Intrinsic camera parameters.
==*==

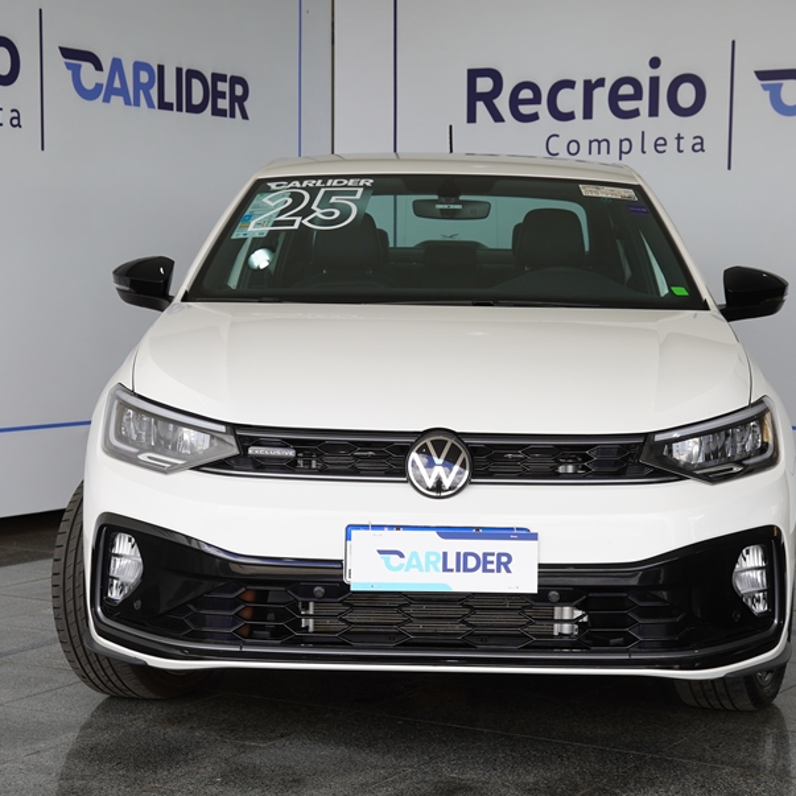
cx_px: 446
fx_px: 1970
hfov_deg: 22.8
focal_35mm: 76
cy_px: 438
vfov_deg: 22.8
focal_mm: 35
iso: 100
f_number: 5
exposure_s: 1/100
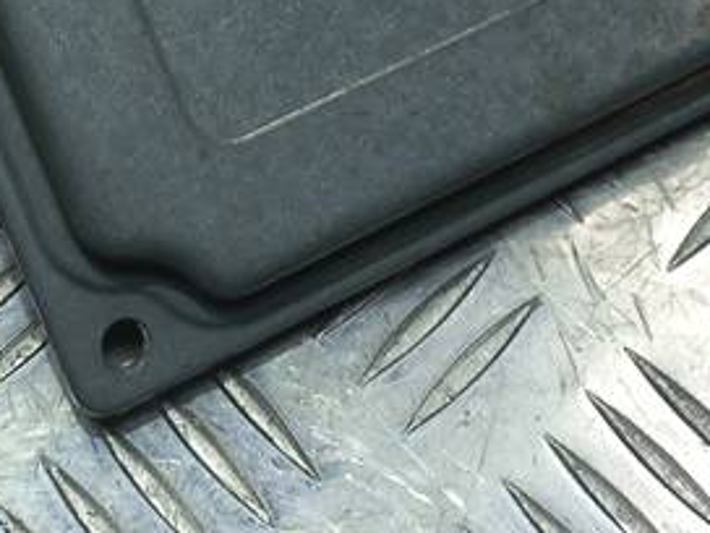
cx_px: 175
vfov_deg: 14.8
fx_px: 1928
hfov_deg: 20.7
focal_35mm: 94
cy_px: -219
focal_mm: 4.6
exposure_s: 1/100
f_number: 1.8
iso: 32
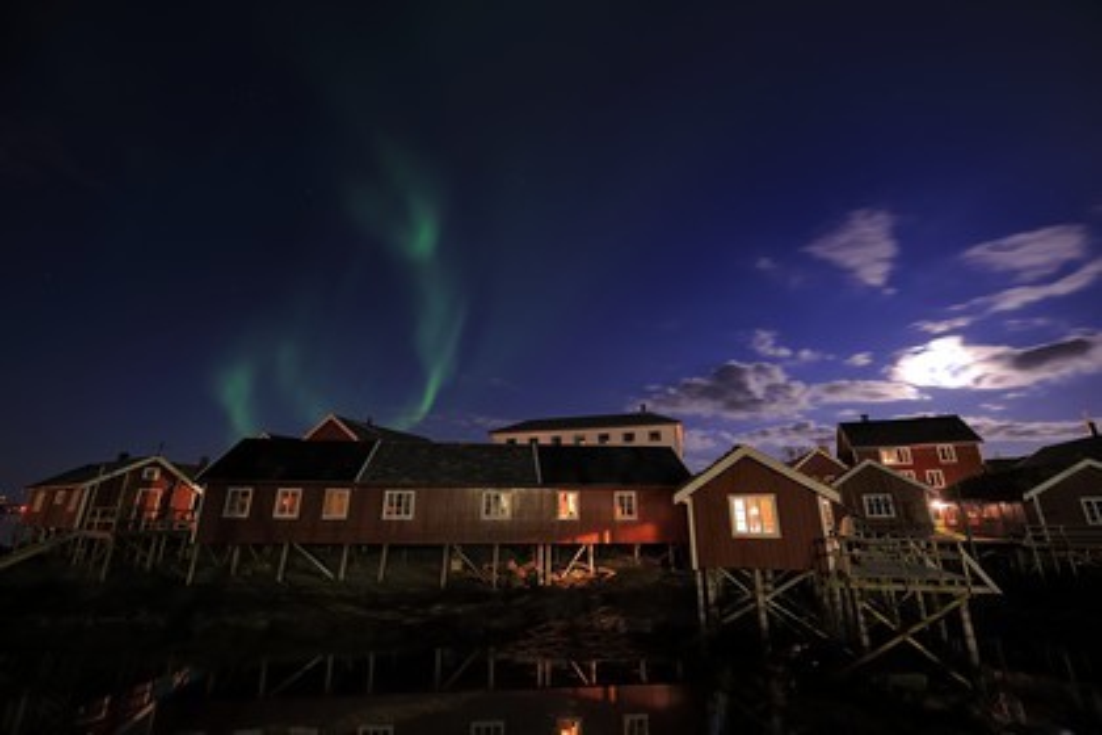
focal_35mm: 14
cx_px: 551
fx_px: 429
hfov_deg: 104.3
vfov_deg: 81.2
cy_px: 368
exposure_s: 8
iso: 400
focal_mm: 14
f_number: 4
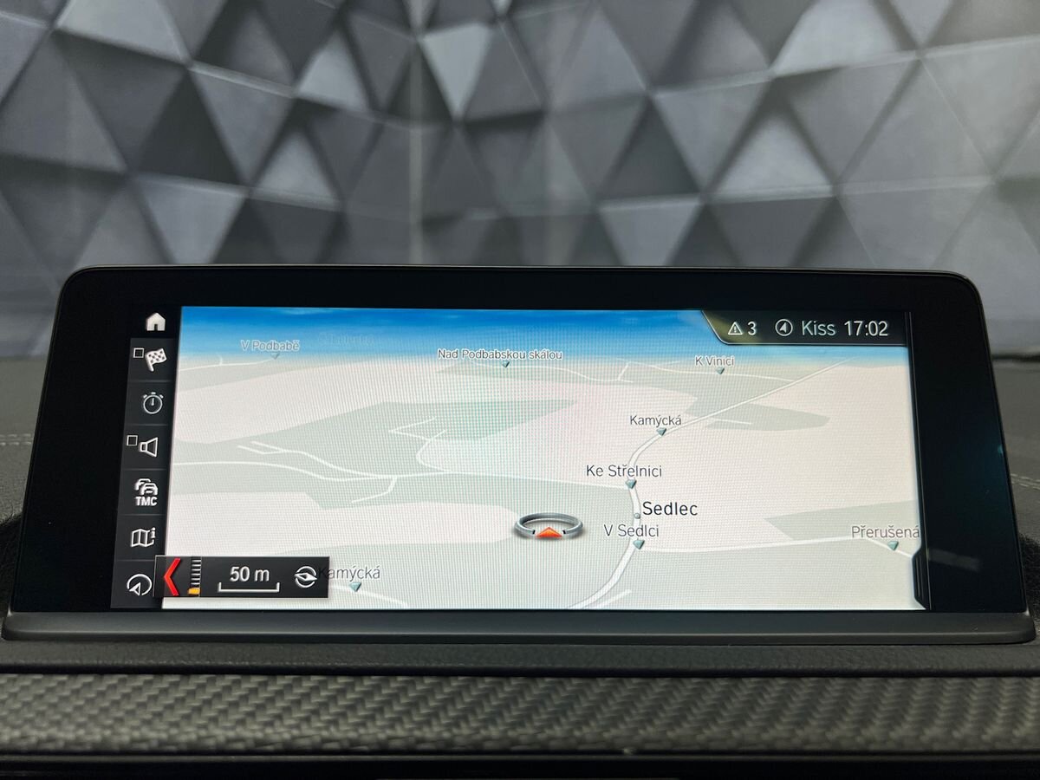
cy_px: 390
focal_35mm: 26
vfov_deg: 53.1
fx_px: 781
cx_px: 520
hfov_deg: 67.3
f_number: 1.5
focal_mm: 5.7
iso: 100
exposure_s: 1/76
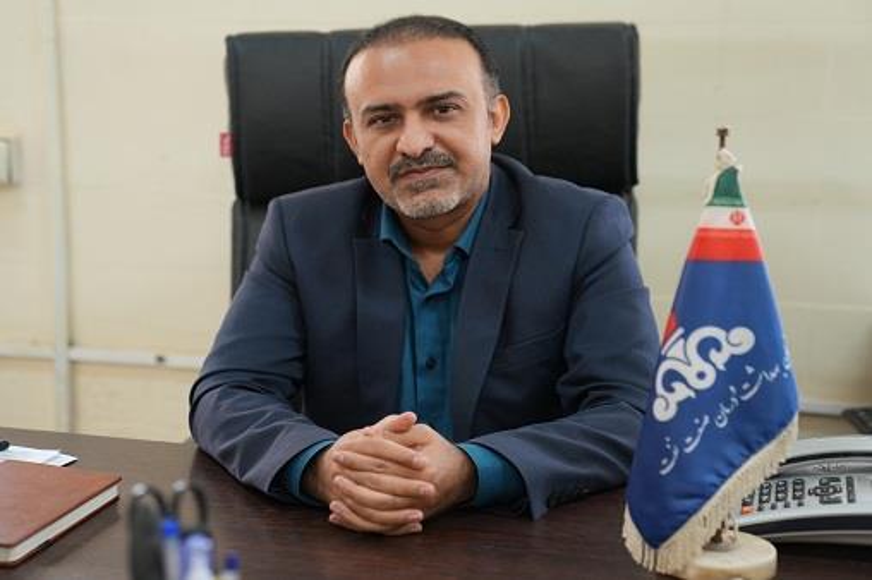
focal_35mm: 58
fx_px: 1404
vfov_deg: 23.3
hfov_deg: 34.5
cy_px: 290
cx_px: 436
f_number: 2.8
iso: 800
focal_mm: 58
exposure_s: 1/100
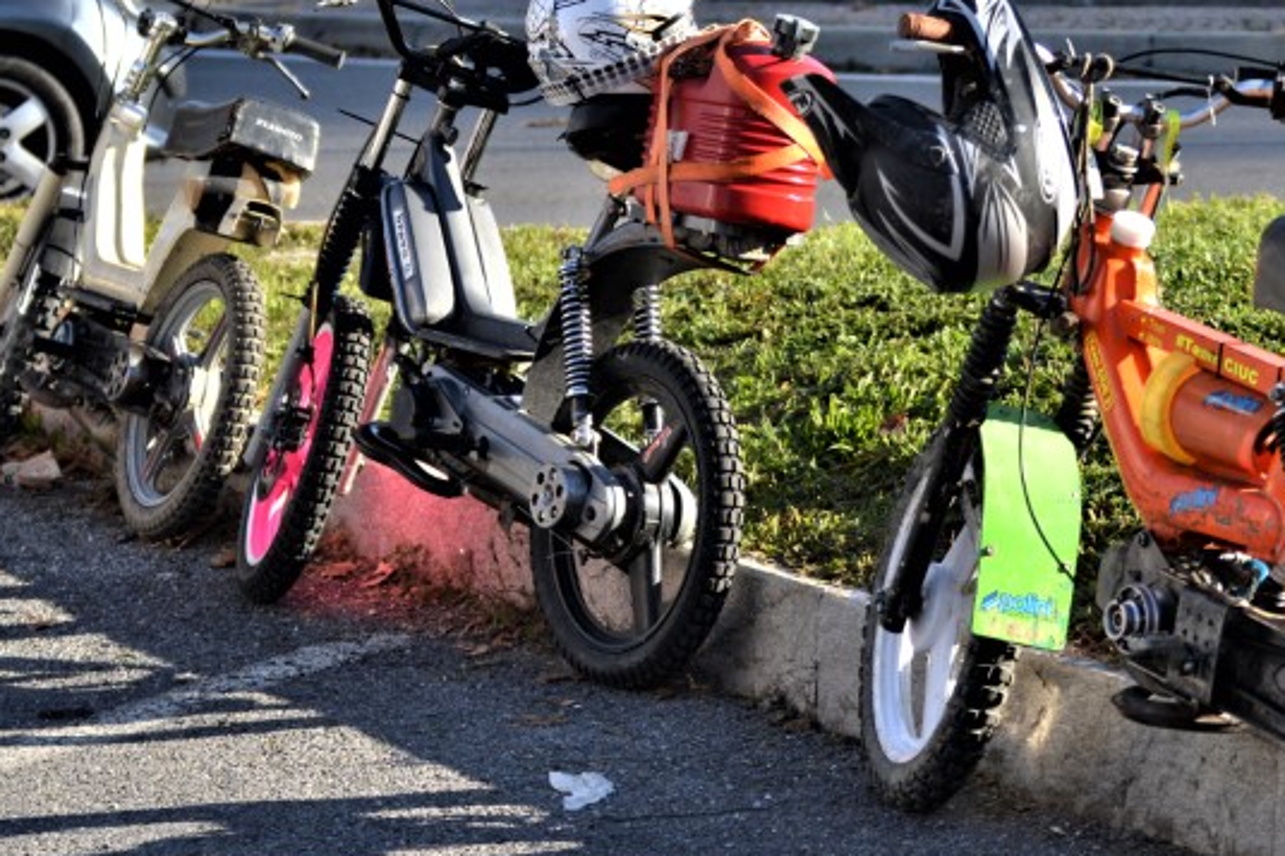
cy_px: 376
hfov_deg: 14.5
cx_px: 820
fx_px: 5031
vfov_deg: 9.7
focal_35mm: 141
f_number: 4.5
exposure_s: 1/1000
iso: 400
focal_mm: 70
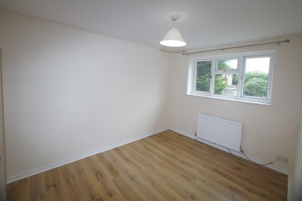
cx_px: 151
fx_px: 126
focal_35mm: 15
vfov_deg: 77.3
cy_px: 100
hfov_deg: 100.4
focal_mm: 10
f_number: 4
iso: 800
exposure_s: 1/160
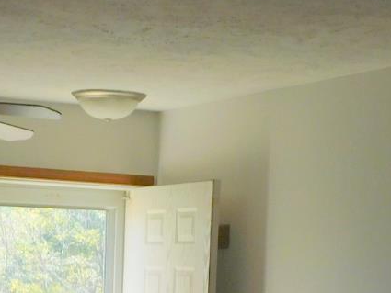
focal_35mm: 127
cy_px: 443
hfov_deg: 15.4
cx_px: 68
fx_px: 1435
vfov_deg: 11.2
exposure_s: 1/200
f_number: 3.5
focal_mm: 6.3
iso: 125
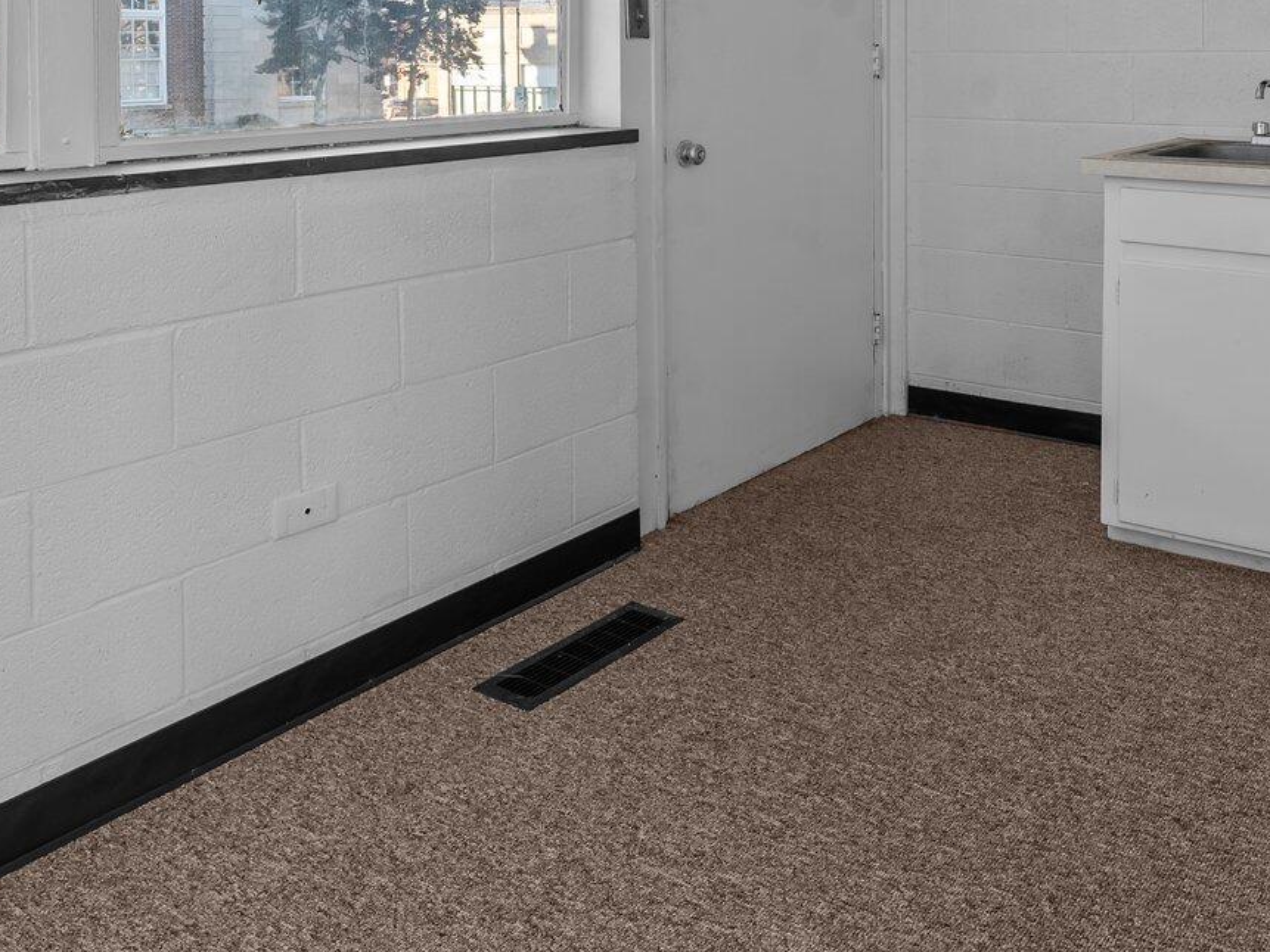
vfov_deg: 38.6
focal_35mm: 32
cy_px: -22
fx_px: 1174
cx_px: 969
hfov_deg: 53.9
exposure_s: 1/6
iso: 250
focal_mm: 14
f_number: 8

==*==

PROBLEM STATEMENT.
What comes back should match the records exactly, minus any pictures.

ANSWER SECTION.
cx_px: 446
fx_px: 1970
hfov_deg: 22.8
focal_35mm: 76
cy_px: 438
vfov_deg: 22.8
focal_mm: 35
iso: 100
f_number: 5
exposure_s: 1/100
cx_px: 175
vfov_deg: 14.8
fx_px: 1928
hfov_deg: 20.7
focal_35mm: 94
cy_px: -219
focal_mm: 4.6
exposure_s: 1/100
f_number: 1.8
iso: 32
focal_35mm: 14
cx_px: 551
fx_px: 429
hfov_deg: 104.3
vfov_deg: 81.2
cy_px: 368
exposure_s: 8
iso: 400
focal_mm: 14
f_number: 4
cy_px: 390
focal_35mm: 26
vfov_deg: 53.1
fx_px: 781
cx_px: 520
hfov_deg: 67.3
f_number: 1.5
focal_mm: 5.7
iso: 100
exposure_s: 1/76
focal_35mm: 58
fx_px: 1404
vfov_deg: 23.3
hfov_deg: 34.5
cy_px: 290
cx_px: 436
f_number: 2.8
iso: 800
focal_mm: 58
exposure_s: 1/100
cy_px: 376
hfov_deg: 14.5
cx_px: 820
fx_px: 5031
vfov_deg: 9.7
focal_35mm: 141
f_number: 4.5
exposure_s: 1/1000
iso: 400
focal_mm: 70
cx_px: 151
fx_px: 126
focal_35mm: 15
vfov_deg: 77.3
cy_px: 100
hfov_deg: 100.4
focal_mm: 10
f_number: 4
iso: 800
exposure_s: 1/160
focal_35mm: 127
cy_px: 443
hfov_deg: 15.4
cx_px: 68
fx_px: 1435
vfov_deg: 11.2
exposure_s: 1/200
f_number: 3.5
focal_mm: 6.3
iso: 125
vfov_deg: 38.6
focal_35mm: 32
cy_px: -22
fx_px: 1174
cx_px: 969
hfov_deg: 53.9
exposure_s: 1/6
iso: 250
focal_mm: 14
f_number: 8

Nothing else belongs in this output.